Il fattore “cuteness” preserva la specie.
Identificate le caratteristiche fisiche che scatenano negli essere umani il sentimento di tenerezza.
WASHINGTON (Stati Uniti) – «Che coccolo! Carino! Tenero! Dolce!». Chi non ha mai pronunciato almeno una volta queste parole alla vista di un cucciolo alzi la mano. È praticamente impossibile rimanere impassibili di fronte a due occhioni languidi incorniciati da un musetto tondo e paffuto, un’andatura incerta su zampe ancora tremolanti e un’aria davvero indifesa: tutte caratteristiche, queste, che gli scienziati impegnati nello studio dell’evoluzione dei segni di comunicazione non verbale riconducono al cosiddetto fattore «cuteness», o tenerezza che dir si voglia.

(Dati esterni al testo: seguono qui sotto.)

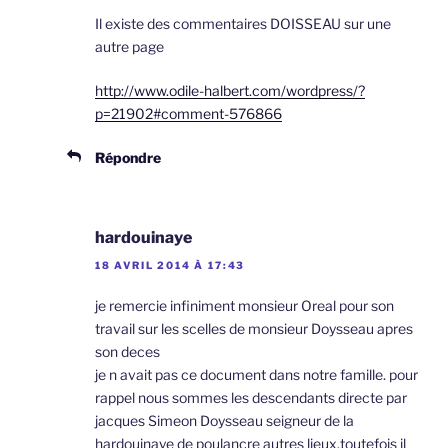
Il existe des commentaires DOISSEAU sur une
autre page
http://www.odile-halbert.com/wordpress/?
p=21902#comment-576866
Répondre
hardouinaye
18 AVRIL 2014 À 17:43
je remercie infiniment monsieur Oreal pour son
travail sur les scelles de monsieur Doysseau apres
son deces
je n avait pas ce document dans notre famille. pour
rappel nous sommes les descendants directe par
jacques Simeon Doysseau seigneur de la
hardouinaye de poulancre autres lieux.toutefois il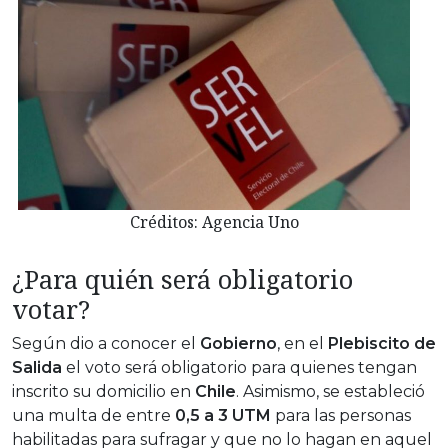
Créditos: Agencia Uno
¿Para quién será obligatorio
votar?
Según dio a conocer el
Gobierno
, en el
Plebiscito de
Salida
el voto será obligatorio para quienes tengan
inscrito su domicilio en
Chile
. Asimismo, se estableció
una multa de entre
0,5 a 3 UTM
para las personas
habilitadas para sufragar y que no lo hagan en aquel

INDICATORI DI TENEREZZA – La nostra attrazione per ciò che definiamo «coccolo» si sviluppa non solo verso i piccoli animali, ma ogni qual volta ci troviamo di fronte a qualcosa che abbia almeno una delle caratteristiche identificate dagli studiosi come proprie del fattore tenerezza. Così, sono indicatori di «cuteness» le piccole dimensioni o la giovanissima età, la vulnerabilità e l’aspetto innocuo e bisognoso. Pare inoltre che l’essere umano sia talmente sensibile da commuoversi ed emozionarsi alla semplice vista di qualsiasi cosa che ricordi anche lontanamente un cucciolo di uomo: che si tratti di un disegno, di un animale o di un emoticon. Il nostro desiderio di possesso e l’istinto di protezione nei confronti di tali soggetti è tanto maggiore quanto più numerosi sono gli indicatori di tenerezza che li contraddistinguono. In tal senso si può quindi dire che la conservazione delle specie dipende anche dalla loro capacità di suscitare tenerezza: tendiamo a proteggere ciò che ci emoziona e intenerisce.
SPIEGAZIONE SCIENTIFICA – Secondo gli scienziati, questo comportamento è in parte razionale, ma dipende anche da fattori genetici: le ultime ricerche dimostrano infatti che immagini tenere stimolano nel cervello umano i medesimi centri del piacere chiamati in causa dal sesso, dal cibo e da alcune droghe.
TENERI A COMANDO – Questa predisposizione umana nei confronti di cuccioli e affini è talmente evidente che si presta ad essere sfruttata e manipolata per i fini più diversi. Si pensi, per esempio, all’astuzia felina del Gatto con gli Stivali di Shrek 2, che per disorientare gli spadaccini avversari nascondeva il musetto dietro alle falde del suo cappello mostrando loro un bel paio di occhioni sgranati da cucciolo indifeso. Allo stesso modo, c’è chi sfrutta il sentimento di tenerezza per attirare l’attenzione del pubblico su prodotti e servizi: non è insolito che intere campagne di marketing siano basate sull’enfatizzazione dei fattori che suscitano nell’individuo-consumatore il desiderio di possesso e l’istinto di protezione.